● WHAT THIS TASK INVOLVES:
Please write out the items below word for word, leaving out the pictures.

● MATERIAL SUPPLIED:

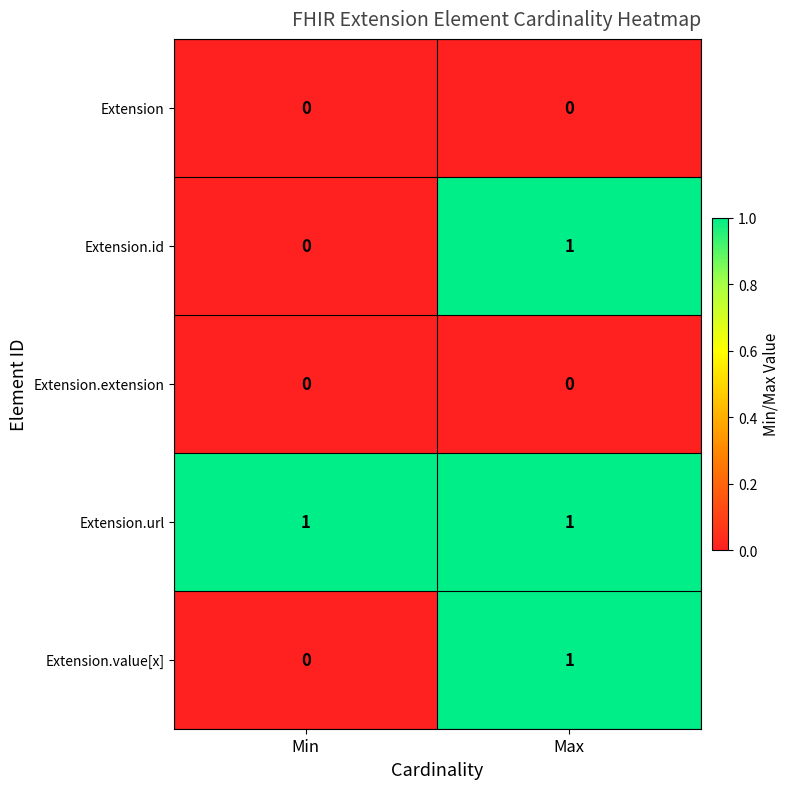

What is the total value across all series at Max?

3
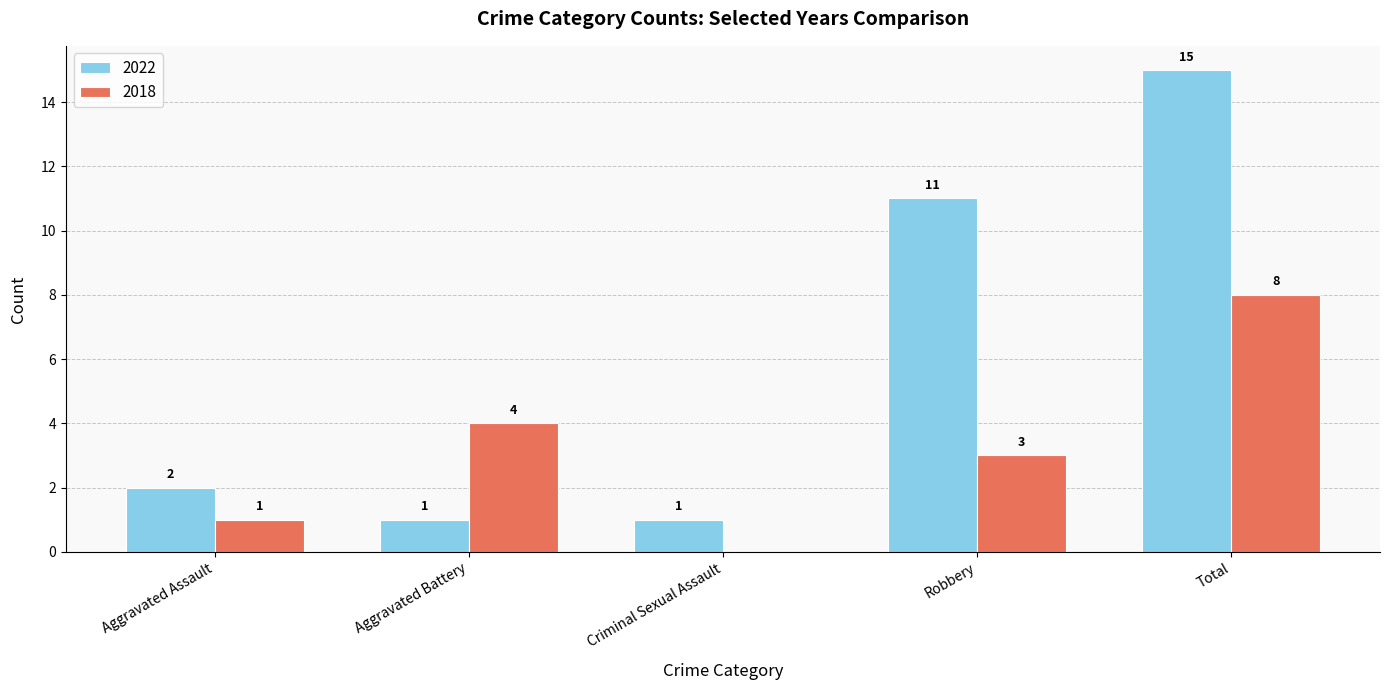

Which series changed the most between Robbery and Total?

2018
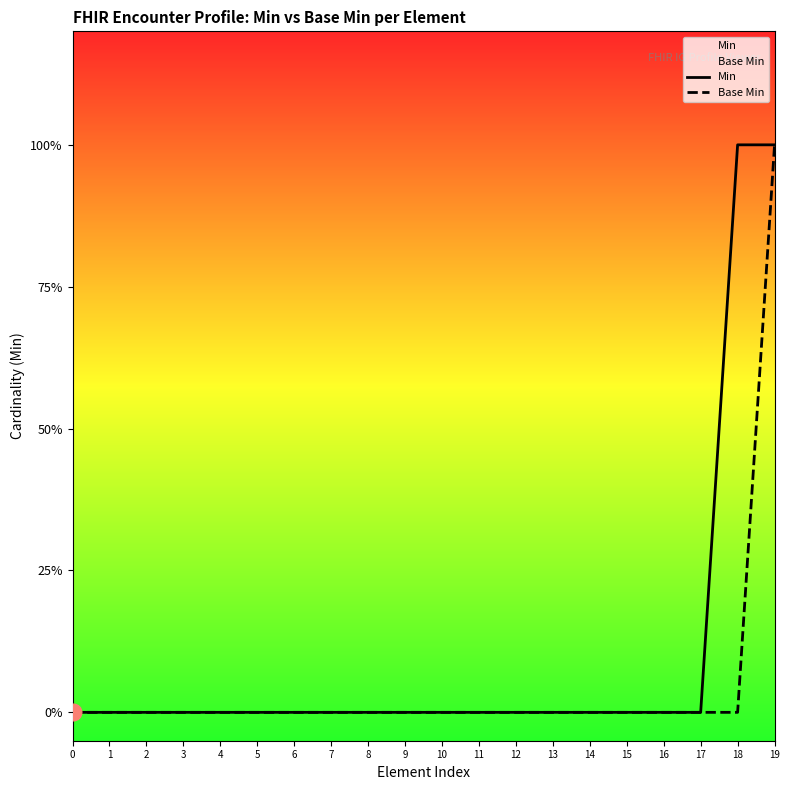

True or false: Base Min has a value of 0 at 17.

True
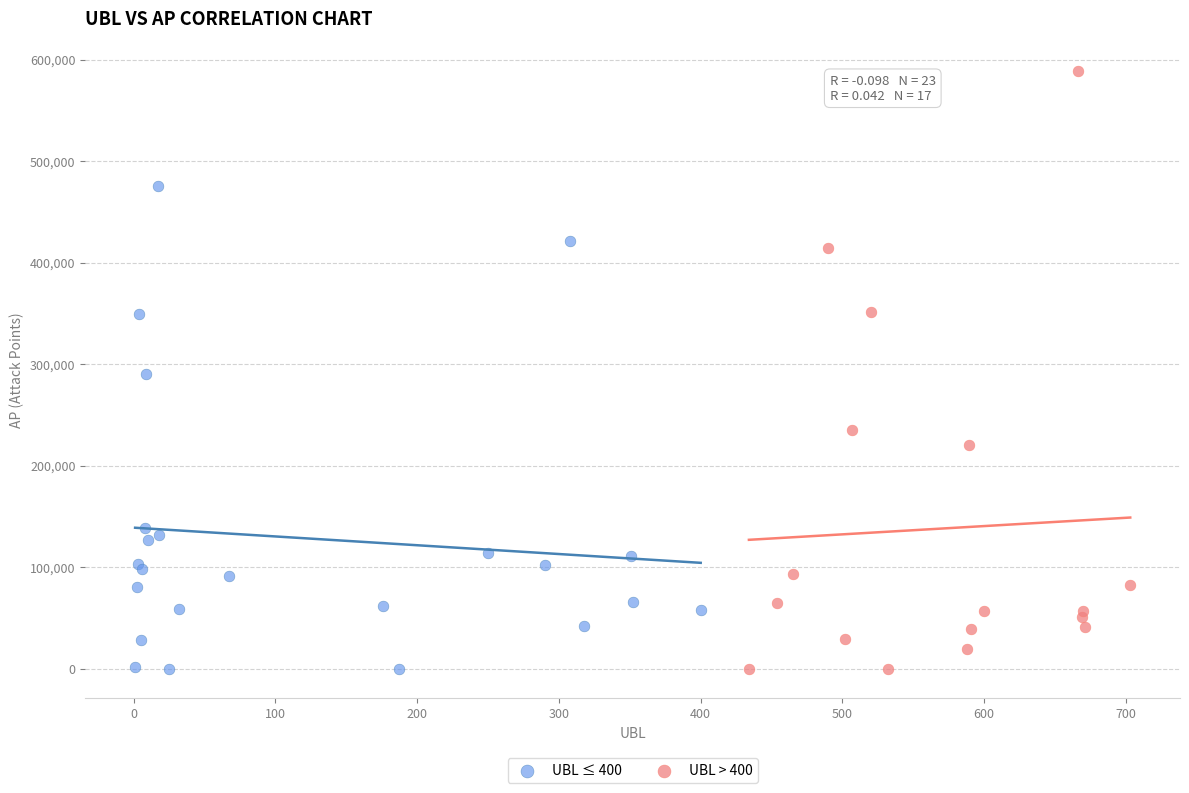

Which series has the widest spread of Y values?

UBL > 400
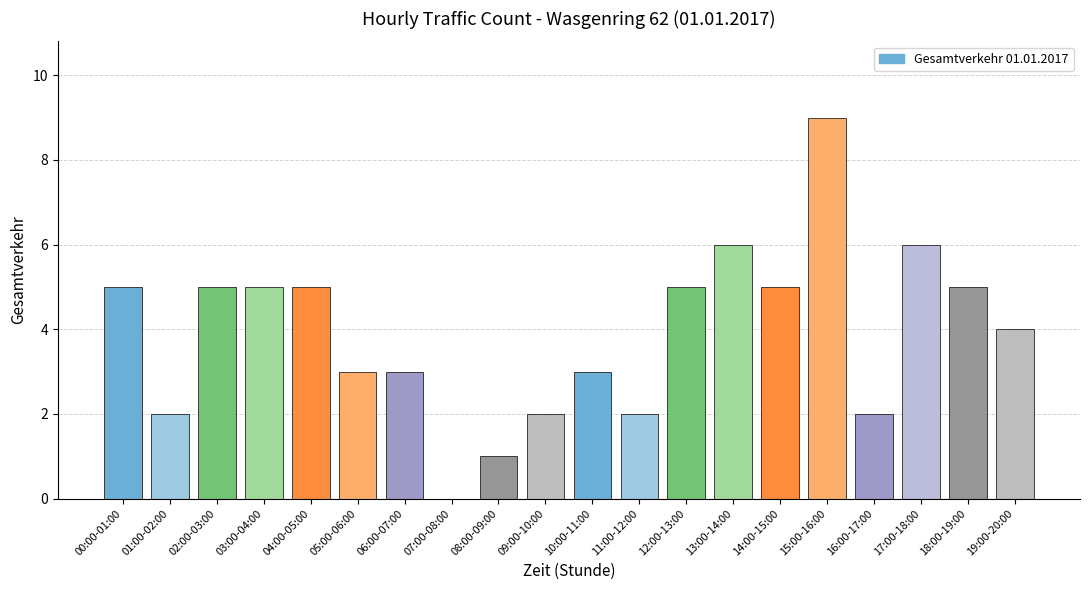

Which label corresponds to the largest value in the chart?

15:00-16:00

● ANSWER AREA:
What is the total value across all series at Max?

3

Which series changed the most between Robbery and Total?

2018

True or false: Base Min has a value of 0 at 17.

True

Which series has the widest spread of Y values?

UBL > 400

Which label corresponds to the largest value in the chart?

15:00-16:00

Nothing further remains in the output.